What the task asks
Can you give the stretch from the line containing "What side of" through the line containing "The red rose is" as a numbered list, leaving out any blank lines?

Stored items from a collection
┌──

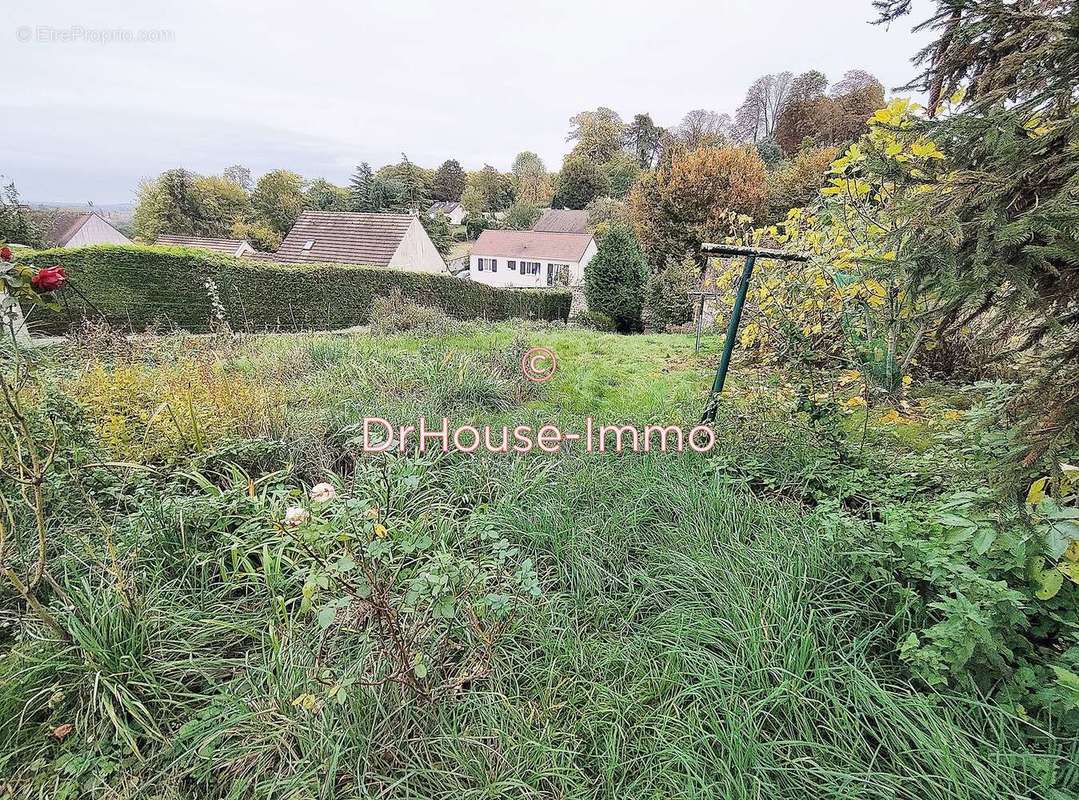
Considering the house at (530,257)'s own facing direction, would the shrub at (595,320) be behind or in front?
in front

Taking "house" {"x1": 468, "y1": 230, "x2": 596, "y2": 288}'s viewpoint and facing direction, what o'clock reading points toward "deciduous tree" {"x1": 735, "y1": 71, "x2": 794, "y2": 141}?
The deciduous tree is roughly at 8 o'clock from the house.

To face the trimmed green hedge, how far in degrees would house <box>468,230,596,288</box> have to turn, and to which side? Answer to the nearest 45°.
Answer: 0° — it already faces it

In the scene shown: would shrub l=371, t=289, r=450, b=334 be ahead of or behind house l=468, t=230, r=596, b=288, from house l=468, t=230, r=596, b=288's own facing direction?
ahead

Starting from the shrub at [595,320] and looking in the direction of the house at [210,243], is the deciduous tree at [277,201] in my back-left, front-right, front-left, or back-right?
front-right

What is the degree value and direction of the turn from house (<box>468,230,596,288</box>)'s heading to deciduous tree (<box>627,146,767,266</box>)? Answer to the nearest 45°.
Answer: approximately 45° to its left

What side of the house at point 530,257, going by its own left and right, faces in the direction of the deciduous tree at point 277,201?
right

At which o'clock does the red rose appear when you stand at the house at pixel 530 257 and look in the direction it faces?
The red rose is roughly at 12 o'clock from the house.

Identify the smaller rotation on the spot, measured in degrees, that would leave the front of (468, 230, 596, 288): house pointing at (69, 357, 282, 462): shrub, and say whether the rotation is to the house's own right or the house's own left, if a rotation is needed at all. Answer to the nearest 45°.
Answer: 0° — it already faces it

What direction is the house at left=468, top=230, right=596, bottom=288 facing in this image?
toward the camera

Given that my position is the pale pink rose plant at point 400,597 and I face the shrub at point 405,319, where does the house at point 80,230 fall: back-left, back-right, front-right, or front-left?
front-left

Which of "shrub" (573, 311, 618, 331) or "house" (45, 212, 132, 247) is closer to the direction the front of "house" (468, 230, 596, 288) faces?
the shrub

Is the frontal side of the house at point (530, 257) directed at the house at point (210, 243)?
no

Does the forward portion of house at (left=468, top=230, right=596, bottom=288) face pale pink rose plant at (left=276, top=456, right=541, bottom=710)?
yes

└──
┌──

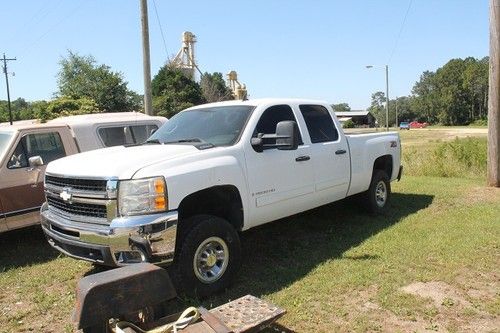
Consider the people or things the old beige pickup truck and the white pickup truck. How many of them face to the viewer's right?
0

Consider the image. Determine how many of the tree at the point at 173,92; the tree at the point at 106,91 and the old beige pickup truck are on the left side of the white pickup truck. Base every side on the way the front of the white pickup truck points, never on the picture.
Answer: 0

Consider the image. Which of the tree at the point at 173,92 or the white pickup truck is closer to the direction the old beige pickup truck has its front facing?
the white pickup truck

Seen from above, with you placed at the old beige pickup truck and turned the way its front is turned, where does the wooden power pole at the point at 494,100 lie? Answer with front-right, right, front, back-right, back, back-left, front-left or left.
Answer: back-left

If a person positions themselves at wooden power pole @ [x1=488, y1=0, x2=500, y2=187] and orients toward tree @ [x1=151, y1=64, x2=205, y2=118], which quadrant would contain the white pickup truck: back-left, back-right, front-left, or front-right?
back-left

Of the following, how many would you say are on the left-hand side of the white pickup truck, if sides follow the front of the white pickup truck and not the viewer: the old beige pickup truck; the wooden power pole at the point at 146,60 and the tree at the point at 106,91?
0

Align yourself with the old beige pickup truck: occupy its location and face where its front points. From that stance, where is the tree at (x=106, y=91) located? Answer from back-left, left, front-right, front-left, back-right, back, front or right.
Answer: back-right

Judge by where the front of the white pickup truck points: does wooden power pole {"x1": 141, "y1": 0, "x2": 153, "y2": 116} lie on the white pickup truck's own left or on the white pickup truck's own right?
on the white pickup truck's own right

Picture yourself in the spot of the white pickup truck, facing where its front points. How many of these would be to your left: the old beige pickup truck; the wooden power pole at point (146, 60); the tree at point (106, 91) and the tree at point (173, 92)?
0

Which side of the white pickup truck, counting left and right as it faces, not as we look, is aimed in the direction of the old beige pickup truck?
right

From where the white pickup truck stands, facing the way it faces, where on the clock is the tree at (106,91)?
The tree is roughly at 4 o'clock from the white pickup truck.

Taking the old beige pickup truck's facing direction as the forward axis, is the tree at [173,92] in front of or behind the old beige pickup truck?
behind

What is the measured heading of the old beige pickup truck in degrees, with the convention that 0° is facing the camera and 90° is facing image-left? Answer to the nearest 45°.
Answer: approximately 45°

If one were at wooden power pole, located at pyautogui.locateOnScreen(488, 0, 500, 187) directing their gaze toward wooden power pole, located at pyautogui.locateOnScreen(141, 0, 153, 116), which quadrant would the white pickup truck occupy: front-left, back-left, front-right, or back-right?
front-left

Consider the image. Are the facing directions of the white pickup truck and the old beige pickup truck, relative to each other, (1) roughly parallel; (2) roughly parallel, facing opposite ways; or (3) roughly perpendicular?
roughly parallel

└──

Response
1. What side of the house at point 530,257, going by its own left and right, faces in the direction of the deciduous tree at point 277,201?
2. right
3. At which o'clock does the red rose appear when you stand at the house at pixel 530 257 and look in the direction it faces?
4. The red rose is roughly at 12 o'clock from the house.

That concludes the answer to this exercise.